In the autumn of 1553, a new queen reigned in England. The Roman Catholic Mary Tudor had succeeded her sickly young brother Edward VI, and Protestant Englishmen — among them Sir Thomas Wyatt the younger — were trying desperately to engineer her fall. Wyatt’s rebellion was unsuccessful, and in the wake of his execution one of those put on trial for treason was Sir Nicholas Throckmorton: courtier, parliamentarian, and member of the Warwickshire gentry. According to the custom of the time, he was not permitted counsel and had to defend himself. The Trial of Nicholas Throckmorton records, virtually in dramatic form, Throckmorton’s spirited and skillful resistance to his accusers. So learned and quick-witted was his defence that he was acquitted by the jury, an almost unheard-of occurrence in Tudor treason trials. The record of Throckmorton’s trial ― “expressed in a dialogue for the better understanding of every man’s part” ― would become a canonical text in the legal history of England, and particularly important in Whig and liberal history and thought.

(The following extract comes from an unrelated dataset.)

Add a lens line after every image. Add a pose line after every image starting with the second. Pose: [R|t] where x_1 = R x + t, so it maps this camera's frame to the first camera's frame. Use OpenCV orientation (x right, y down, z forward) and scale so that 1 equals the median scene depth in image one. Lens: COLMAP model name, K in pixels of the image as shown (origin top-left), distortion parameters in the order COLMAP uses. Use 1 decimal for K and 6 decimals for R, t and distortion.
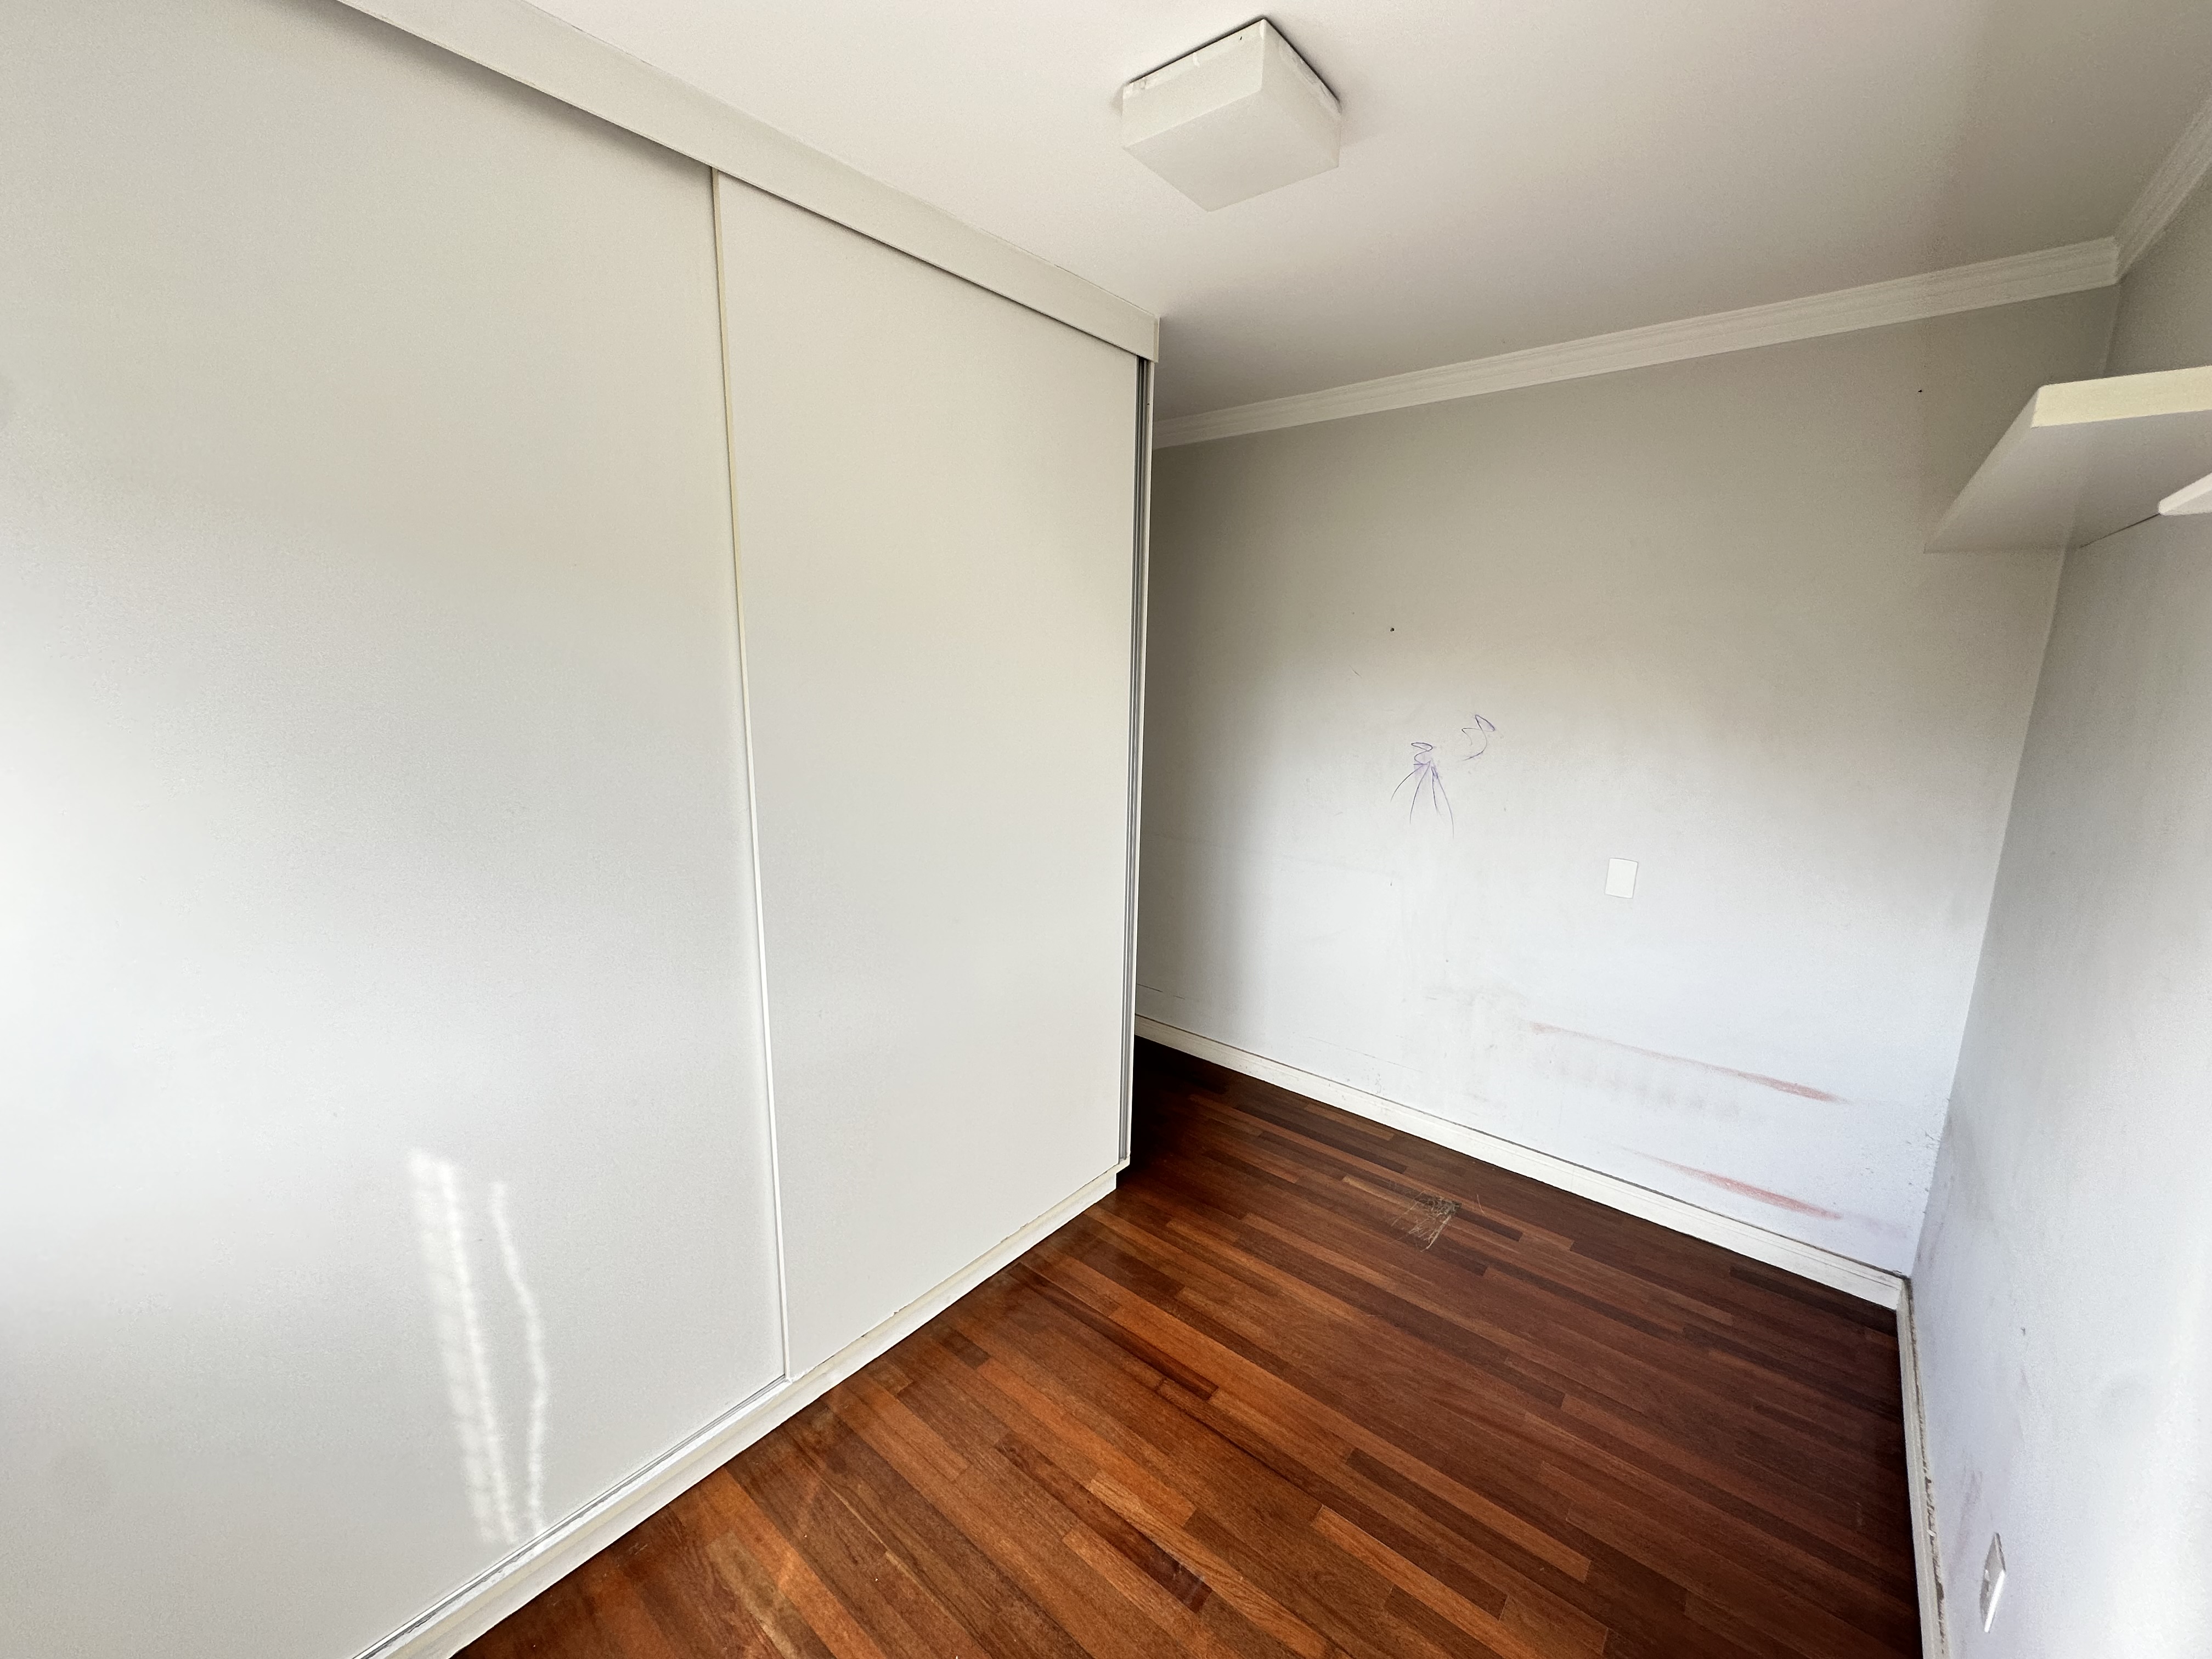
lens RADIAL K [[877.8, 0, 1106.6], [0, 877.8, 824.3], [0, 0, 1]] dist [-0.007842, 0.000546]
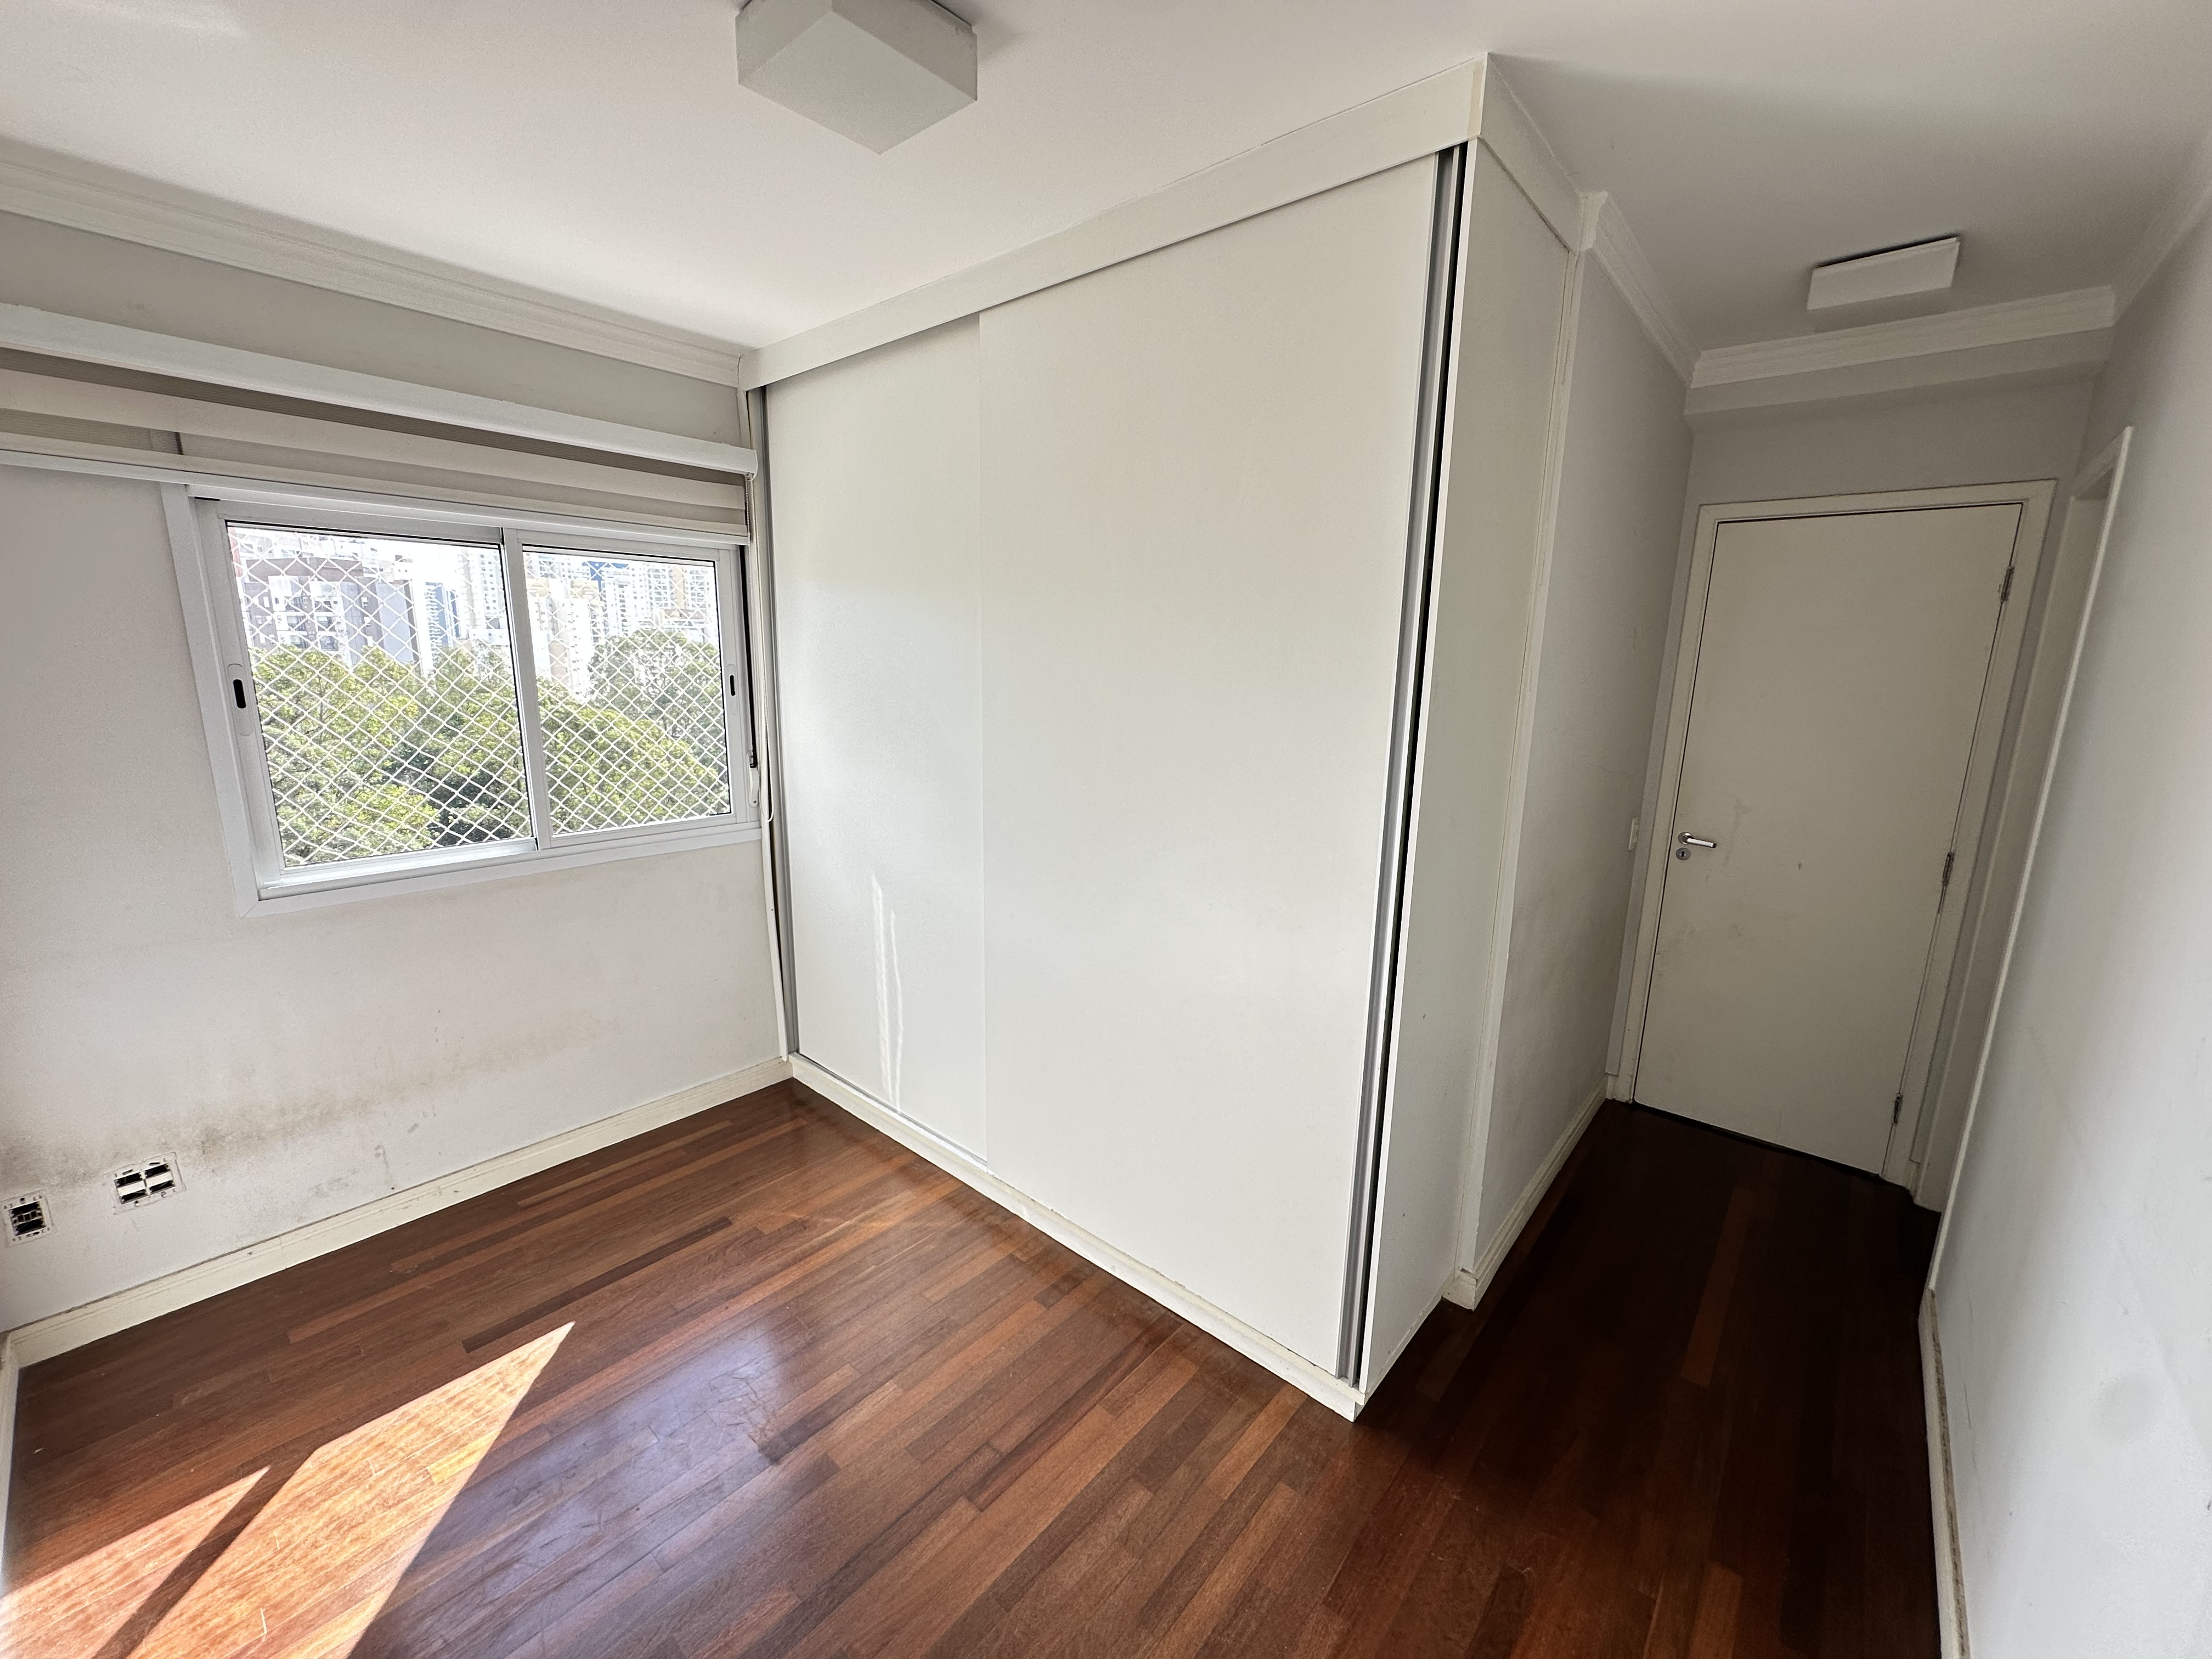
lens RADIAL K [[877.8, 0, 1105.3], [0, 877.8, 816.6], [0, 0, 1]] dist [-0.007842, 0.000546]
pose [[-0.020260, 0.177639, -0.983887, 0.866102], [-0.202460, 0.962972, 0.178032, -0.175986], [0.979081, 0.202805, 0.016455, 1.011871]]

Annabel Patterson has edited this important political trial from the version in Raphael Holinshed’s The Chronicles of England, Scotland, and Ireland (London, 1587), a revision and expansion of the first edition of 1577. Her introduction sets the political scene, provides a biography of Throckmorton, analyzes the trial’s place in the fabric of the Tudor law of treason, and considers its aftermath in the experiences of the jury who acquitted Throckmorton, and of later figures such as William Walwyn, John Lilburne, and Algernon Sidney. Two appendices provide Tudor writings relating to the trial, and there is a bibliography of related studies.


Note that Throckmorton served as Elizabeth I's emissary to Mary, Queen of Scotland and was also suspected in the Duke of Norfolk's conspiracy to marry the deposed Queen of Scotland and supplant Elizabeth. Thomas Howard, the Duke of Norfolk lost his head; Sir Nicholas Throckmorton spent some time in the Tower of London but survived, never to regain his queen's favor.